**SELECTED TEXT**:
One more thing on the M-B. My psychologist types in Sunday School this morning said that no S people will show up here because S-es don't join things. I also typed my DH for myself since I know that he is never going to take the test and doesn't remember whether he had it when he was younger. When I read about ISTJ and how one of those and an INFJ interact, it was a miracle of recognition.
(Anne, devote the time that you might have spent with *Island* to *Dance* and I think you'll finish sooner and be happier although Genny is not loving the writing. I definitely think that Powell may be an acquired taste. I also read in my Willard Espy that the name is pronounced in one syllable "Pole" not two, "Pow -ell." Maybe everybody else knew that.)

209sibylline
Jan 20, 2013, 8:01 pm

I thought it went one step further - more like Pool.....????? Or Poo-ul? My, that looks awful! Welshfolk.... we need you. I do know how to make the double L sound, someone taught me that somewhere along the line.

**TO-DO LIST**:
#1 In the forum excerpt, which two personality types does the writer read about interacting?
#2 Reproduce the forum excerpt word for word from "(Anne, devote the" to "else knew that.)".

**DATASET RECORDS**:
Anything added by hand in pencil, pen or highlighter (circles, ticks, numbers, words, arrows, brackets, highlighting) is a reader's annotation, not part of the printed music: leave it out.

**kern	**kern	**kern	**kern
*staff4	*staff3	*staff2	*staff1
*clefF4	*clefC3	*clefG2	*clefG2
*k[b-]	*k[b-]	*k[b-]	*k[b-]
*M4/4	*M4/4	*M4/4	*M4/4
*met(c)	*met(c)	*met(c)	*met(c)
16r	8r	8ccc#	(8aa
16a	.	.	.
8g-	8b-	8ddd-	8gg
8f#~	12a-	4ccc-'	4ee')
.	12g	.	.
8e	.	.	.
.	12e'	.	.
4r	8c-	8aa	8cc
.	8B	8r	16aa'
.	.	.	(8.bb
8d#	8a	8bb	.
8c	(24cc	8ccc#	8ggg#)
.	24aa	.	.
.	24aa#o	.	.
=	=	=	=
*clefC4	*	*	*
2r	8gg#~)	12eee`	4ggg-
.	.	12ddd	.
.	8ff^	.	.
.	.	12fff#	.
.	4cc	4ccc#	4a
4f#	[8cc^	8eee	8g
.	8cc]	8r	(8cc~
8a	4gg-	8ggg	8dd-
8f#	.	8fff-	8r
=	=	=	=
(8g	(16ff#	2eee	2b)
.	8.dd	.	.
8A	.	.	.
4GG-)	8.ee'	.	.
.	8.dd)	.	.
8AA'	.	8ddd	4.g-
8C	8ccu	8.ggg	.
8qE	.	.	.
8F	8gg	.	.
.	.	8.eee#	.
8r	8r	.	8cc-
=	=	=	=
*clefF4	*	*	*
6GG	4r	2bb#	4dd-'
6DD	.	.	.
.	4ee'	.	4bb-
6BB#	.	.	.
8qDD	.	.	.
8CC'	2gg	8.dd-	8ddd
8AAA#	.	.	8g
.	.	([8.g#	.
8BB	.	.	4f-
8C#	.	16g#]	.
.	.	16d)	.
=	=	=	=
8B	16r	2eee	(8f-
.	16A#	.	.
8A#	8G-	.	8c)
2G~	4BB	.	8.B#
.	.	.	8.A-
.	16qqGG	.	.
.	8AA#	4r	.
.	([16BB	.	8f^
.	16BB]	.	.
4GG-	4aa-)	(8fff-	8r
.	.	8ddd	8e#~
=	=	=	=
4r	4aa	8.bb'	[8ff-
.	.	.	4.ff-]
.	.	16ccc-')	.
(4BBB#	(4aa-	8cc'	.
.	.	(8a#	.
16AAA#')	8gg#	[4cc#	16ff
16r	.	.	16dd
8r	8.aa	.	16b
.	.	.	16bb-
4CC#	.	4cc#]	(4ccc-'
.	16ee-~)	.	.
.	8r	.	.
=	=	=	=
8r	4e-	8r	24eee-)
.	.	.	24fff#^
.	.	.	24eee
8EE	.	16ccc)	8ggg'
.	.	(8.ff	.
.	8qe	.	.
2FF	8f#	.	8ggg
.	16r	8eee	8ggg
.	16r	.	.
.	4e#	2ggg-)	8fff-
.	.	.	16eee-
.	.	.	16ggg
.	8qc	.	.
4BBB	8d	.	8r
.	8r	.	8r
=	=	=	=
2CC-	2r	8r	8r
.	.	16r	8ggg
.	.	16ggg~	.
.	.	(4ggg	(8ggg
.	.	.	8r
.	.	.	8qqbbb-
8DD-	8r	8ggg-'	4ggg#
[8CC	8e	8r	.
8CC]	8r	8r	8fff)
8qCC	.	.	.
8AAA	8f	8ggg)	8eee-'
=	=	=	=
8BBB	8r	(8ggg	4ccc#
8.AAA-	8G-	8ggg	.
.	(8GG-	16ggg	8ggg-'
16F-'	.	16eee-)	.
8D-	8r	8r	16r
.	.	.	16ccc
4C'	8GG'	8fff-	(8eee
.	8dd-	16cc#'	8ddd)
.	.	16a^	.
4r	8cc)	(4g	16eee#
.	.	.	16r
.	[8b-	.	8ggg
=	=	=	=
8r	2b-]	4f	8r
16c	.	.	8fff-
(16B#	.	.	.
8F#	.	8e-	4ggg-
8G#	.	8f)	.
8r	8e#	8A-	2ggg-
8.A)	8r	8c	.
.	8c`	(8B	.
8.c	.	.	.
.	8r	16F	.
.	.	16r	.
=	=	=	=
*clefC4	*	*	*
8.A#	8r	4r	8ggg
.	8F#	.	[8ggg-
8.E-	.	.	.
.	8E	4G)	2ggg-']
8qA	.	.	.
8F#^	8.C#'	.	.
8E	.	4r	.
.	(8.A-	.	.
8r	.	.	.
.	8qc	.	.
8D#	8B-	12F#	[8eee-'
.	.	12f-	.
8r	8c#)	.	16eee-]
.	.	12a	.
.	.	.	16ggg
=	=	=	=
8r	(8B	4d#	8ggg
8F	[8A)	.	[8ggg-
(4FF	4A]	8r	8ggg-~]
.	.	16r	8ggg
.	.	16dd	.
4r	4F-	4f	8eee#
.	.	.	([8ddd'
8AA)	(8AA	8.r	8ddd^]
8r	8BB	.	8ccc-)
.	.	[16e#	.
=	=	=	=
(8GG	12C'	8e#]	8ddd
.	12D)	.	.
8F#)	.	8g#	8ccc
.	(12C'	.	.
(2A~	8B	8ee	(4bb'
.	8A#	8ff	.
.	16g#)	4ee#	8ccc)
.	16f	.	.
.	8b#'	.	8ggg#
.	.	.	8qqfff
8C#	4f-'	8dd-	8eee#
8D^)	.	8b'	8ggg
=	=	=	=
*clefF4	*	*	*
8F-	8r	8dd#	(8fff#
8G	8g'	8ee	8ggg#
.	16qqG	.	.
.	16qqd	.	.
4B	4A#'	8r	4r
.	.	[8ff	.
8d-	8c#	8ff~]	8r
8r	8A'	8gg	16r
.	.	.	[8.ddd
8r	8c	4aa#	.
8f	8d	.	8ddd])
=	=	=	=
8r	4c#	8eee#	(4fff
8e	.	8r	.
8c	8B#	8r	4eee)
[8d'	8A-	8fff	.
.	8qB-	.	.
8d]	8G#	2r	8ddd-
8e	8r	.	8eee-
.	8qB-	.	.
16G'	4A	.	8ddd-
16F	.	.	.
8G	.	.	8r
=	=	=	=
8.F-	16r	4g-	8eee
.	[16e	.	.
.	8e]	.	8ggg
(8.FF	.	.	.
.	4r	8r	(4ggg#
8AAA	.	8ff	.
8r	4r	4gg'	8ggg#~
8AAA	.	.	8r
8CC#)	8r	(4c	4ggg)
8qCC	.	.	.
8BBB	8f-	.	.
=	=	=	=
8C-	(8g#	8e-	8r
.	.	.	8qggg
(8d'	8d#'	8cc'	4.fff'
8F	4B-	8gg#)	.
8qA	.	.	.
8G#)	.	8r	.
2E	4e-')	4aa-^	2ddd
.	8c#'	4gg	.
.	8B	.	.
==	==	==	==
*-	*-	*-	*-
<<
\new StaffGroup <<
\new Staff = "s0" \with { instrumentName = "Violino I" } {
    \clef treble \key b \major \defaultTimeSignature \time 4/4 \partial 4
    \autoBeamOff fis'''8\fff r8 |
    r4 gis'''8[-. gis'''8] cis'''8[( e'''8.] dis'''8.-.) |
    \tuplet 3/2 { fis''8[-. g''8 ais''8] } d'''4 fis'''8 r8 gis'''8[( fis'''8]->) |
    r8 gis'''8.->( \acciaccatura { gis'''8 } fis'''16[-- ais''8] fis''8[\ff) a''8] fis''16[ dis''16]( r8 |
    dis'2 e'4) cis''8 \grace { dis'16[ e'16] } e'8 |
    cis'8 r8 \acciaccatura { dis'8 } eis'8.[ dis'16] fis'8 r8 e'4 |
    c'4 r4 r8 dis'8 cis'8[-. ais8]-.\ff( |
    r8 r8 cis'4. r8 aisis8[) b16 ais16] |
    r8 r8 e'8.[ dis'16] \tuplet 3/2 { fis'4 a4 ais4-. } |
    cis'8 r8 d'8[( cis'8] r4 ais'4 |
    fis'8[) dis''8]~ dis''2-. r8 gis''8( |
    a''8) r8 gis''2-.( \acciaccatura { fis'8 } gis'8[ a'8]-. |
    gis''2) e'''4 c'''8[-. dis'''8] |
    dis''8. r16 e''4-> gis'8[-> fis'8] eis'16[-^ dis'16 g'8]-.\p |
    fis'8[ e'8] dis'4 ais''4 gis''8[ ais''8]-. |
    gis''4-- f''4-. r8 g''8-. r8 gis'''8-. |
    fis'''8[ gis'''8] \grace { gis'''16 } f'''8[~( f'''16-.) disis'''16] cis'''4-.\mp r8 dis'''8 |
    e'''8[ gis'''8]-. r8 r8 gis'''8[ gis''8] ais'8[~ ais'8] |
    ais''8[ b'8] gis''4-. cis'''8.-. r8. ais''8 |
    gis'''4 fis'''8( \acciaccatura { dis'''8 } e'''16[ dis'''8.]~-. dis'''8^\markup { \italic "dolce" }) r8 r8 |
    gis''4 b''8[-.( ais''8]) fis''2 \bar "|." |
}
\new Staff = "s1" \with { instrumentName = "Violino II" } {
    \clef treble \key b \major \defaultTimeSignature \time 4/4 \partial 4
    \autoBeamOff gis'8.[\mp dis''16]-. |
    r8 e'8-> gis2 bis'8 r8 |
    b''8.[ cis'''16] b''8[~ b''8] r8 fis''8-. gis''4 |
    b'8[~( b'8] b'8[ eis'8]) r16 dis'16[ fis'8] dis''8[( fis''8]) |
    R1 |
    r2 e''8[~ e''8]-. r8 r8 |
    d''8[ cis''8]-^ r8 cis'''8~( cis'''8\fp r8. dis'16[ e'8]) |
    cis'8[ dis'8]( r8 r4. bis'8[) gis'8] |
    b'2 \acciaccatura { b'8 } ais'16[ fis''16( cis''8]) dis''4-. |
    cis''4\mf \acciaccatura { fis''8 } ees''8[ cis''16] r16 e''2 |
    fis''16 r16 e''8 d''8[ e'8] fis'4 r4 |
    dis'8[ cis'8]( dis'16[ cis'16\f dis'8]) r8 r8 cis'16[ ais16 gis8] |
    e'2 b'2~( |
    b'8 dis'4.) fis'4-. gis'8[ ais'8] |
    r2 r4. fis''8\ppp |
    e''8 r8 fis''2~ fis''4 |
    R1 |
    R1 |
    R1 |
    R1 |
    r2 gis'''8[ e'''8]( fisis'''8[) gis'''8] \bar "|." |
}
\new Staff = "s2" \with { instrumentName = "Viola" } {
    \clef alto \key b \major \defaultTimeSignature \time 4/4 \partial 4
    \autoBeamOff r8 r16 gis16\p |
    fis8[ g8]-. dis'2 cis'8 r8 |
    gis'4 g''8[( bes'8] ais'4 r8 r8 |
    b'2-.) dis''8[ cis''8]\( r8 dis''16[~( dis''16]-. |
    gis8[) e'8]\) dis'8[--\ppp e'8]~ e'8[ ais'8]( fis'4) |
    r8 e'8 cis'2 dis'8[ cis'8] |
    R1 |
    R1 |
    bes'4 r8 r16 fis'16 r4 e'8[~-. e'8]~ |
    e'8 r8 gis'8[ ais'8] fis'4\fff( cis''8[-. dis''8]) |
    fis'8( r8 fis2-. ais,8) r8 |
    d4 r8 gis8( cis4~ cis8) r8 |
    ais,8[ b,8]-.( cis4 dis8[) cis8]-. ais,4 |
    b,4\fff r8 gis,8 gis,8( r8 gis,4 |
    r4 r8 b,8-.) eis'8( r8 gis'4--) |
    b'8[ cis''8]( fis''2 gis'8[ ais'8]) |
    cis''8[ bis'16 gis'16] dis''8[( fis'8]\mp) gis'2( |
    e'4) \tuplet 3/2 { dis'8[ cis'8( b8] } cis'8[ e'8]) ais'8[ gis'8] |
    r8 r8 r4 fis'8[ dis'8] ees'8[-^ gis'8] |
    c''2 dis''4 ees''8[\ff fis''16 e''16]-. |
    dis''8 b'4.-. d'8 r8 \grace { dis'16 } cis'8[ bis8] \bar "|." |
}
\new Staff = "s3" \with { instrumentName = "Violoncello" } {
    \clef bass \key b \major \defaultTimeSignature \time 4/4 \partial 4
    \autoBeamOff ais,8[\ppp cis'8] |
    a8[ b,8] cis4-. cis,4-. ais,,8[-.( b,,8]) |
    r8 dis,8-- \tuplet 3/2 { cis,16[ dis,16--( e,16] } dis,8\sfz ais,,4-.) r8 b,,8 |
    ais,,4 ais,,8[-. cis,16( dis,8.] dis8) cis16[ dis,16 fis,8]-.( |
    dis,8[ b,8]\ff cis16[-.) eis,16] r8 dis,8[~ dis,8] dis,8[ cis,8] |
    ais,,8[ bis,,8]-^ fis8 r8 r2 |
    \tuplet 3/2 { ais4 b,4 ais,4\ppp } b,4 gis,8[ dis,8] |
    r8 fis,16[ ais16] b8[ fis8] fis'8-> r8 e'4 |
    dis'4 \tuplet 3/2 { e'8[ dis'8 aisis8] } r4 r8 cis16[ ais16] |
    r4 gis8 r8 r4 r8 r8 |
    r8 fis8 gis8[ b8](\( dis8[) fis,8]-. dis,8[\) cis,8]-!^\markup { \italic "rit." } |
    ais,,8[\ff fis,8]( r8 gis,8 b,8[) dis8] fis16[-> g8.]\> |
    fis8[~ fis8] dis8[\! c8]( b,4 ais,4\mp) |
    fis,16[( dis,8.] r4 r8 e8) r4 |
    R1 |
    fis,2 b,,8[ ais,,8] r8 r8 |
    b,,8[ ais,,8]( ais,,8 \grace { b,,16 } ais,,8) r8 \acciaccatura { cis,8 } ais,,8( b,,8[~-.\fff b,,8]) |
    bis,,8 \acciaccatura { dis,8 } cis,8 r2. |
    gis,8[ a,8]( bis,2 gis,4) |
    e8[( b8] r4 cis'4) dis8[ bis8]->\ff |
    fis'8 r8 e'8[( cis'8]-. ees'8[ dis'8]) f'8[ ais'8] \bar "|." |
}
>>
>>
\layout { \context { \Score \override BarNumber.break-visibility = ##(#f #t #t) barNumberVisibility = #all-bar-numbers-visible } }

**RESULTS FOR EACH TASK**:
#1 ISTJ and INFJ.

#2
(Anne, devote the time that you might have spent with *Island* to *Dance* and I think you'll finish sooner and be happier although Genny is not loving the writing. I definitely think that Powell may be an acquired taste. I also read in my Willard Espy that the name is pronounced in one syllable "Pole" not two, "Pow -ell." Maybe everybody else knew that.)